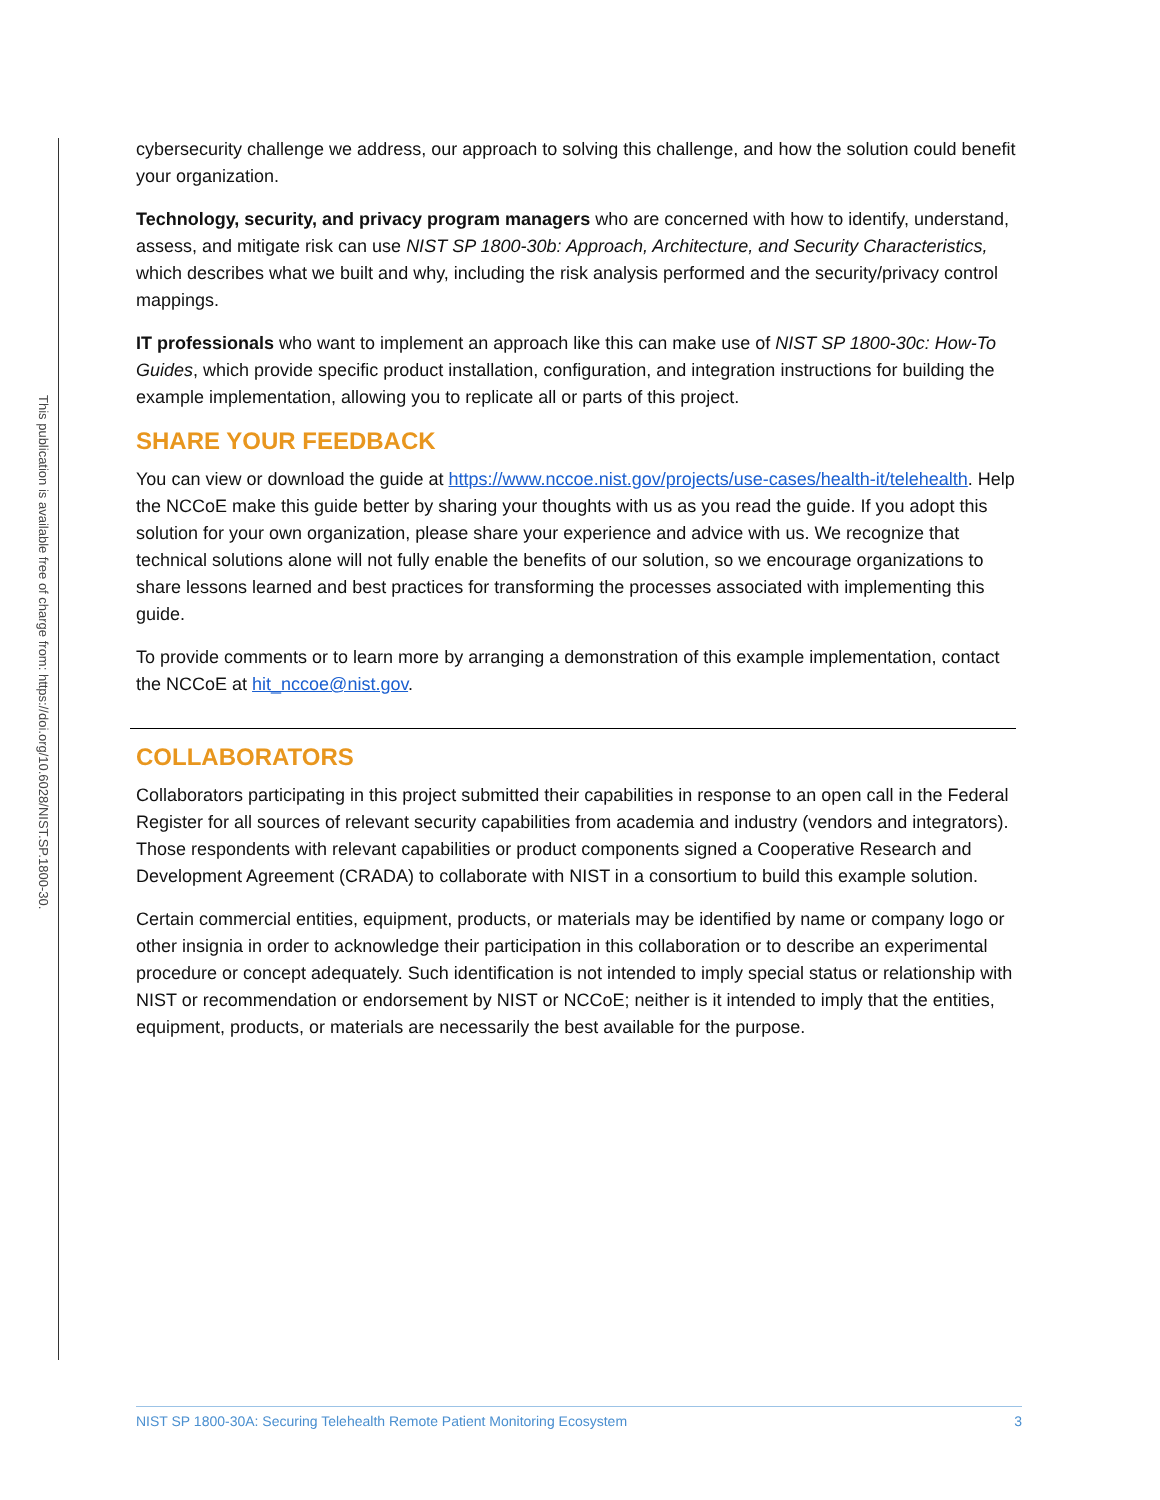This publication is available free of charge from: https://doi.org/10.6028/NIST.SP.1800-30.
cybersecurity challenge we address, our approach to solving this challenge, and how the solution could benefit your organization.
Technology, security, and privacy program managers who are concerned with how to identify, understand, assess, and mitigate risk can use NIST SP 1800-30b: Approach, Architecture, and Security Characteristics, which describes what we built and why, including the risk analysis performed and the security/privacy control mappings.
IT professionals who want to implement an approach like this can make use of NIST SP 1800-30c: How-To Guides, which provide specific product installation, configuration, and integration instructions for building the example implementation, allowing you to replicate all or parts of this project.
SHARE YOUR FEEDBACK
You can view or download the guide at https://www.nccoe.nist.gov/projects/use-cases/health-it/telehealth. Help the NCCoE make this guide better by sharing your thoughts with us as you read the guide. If you adopt this solution for your own organization, please share your experience and advice with us. We recognize that technical solutions alone will not fully enable the benefits of our solution, so we encourage organizations to share lessons learned and best practices for transforming the processes associated with implementing this guide.
To provide comments or to learn more by arranging a demonstration of this example implementation, contact the NCCoE at hit_nccoe@nist.gov.
COLLABORATORS
Collaborators participating in this project submitted their capabilities in response to an open call in the Federal Register for all sources of relevant security capabilities from academia and industry (vendors and integrators). Those respondents with relevant capabilities or product components signed a Cooperative Research and Development Agreement (CRADA) to collaborate with NIST in a consortium to build this example solution.
Certain commercial entities, equipment, products, or materials may be identified by name or company logo or other insignia in order to acknowledge their participation in this collaboration or to describe an experimental procedure or concept adequately. Such identification is not intended to imply special status or relationship with NIST or recommendation or endorsement by NIST or NCCoE; neither is it intended to imply that the entities, equipment, products, or materials are necessarily the best available for the purpose.
NIST SP 1800-30A: Securing Telehealth Remote Patient Monitoring Ecosystem 3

________

If a line in the listing holds the word "with", copy it out.

Technology, security, and privacy program managers who are concerned with how to identify, understand, assess, and mitigate risk can use NIST SP 1800-30b: Approach, Architecture, and Security Characteristics, which describes what we built and why, including the risk analysis performed and the security/privacy control mappings.
You can view or download the guide at https://www.nccoe.nist.gov/projects/use-cases/health-it/telehealth. Help the NCCoE make this guide better by sharing your thoughts with us as you read the guide. If you adopt this solution for your own organization, please share your experience and advice with us. We recognize that technical solutions alone will not fully enable the benefits of our solution, so we encourage organizations to share lessons learned and best practices for transforming the processes associated with implementing this guide.
Collaborators participating in this project submitted their capabilities in response to an open call in the Federal Register for all sources of relevant security capabilities from academia and industry (vendors and integrators). Those respondents with relevant capabilities or product components signed a Cooperative Research and Development Agreement (CRADA) to collaborate with NIST in a consortium to build this example solution.
Certain commercial entities, equipment, products, or materials may be identified by name or company logo or other insignia in order to acknowledge their participation in this collaboration or to describe an experimental procedure or concept adequately. Such identification is not intended to imply special status or relationship with NIST or recommendation or endorsement by NIST or NCCoE; neither is it intended to imply that the entities, equipment, products, or materials are necessarily the best available for the purpose.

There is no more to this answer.